╭──
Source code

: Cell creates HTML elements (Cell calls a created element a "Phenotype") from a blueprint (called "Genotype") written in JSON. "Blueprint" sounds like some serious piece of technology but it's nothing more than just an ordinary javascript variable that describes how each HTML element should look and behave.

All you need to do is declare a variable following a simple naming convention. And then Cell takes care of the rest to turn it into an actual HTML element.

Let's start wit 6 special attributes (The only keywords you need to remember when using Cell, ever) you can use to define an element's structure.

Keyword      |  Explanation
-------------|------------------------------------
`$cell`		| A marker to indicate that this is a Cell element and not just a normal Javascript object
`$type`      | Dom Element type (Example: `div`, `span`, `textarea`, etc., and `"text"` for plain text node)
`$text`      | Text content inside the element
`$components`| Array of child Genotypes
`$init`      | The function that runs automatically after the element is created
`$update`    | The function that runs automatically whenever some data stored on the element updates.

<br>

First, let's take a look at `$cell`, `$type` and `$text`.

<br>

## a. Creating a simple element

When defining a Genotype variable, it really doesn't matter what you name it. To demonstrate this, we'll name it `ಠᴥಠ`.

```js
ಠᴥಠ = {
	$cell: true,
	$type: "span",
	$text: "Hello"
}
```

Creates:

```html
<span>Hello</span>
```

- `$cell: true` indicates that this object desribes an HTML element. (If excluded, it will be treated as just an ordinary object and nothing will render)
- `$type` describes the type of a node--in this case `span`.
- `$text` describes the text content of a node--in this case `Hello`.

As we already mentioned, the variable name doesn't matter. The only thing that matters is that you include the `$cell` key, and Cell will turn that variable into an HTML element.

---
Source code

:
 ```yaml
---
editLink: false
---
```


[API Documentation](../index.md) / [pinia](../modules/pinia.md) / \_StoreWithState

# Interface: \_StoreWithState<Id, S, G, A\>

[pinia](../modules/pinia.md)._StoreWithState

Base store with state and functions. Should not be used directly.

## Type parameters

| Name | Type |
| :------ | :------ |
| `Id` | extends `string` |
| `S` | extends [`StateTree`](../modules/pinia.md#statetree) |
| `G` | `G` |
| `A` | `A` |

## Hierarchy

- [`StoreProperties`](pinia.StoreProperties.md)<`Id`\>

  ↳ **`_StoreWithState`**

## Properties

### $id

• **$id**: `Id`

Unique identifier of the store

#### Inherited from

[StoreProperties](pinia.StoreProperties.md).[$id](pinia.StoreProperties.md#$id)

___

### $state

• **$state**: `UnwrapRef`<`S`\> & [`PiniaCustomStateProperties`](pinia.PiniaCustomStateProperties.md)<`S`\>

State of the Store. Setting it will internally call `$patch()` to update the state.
╰──
### WHAT YOU ARE ASKED TO DO
From the first line of the records to the line containing "All you need", inclusive, transcribe everything exactly and leave out the rest.

### ANSWER TO THE EXERCISE
Source code

: Cell creates HTML elements (Cell calls a created element a "Phenotype") from a blueprint (called "Genotype") written in JSON. "Blueprint" sounds like some serious piece of technology but it's nothing more than just an ordinary javascript variable that describes how each HTML element should look and behave.

All you need to do is declare a variable following a simple naming convention. And then Cell takes care of the rest to turn it into an actual HTML element.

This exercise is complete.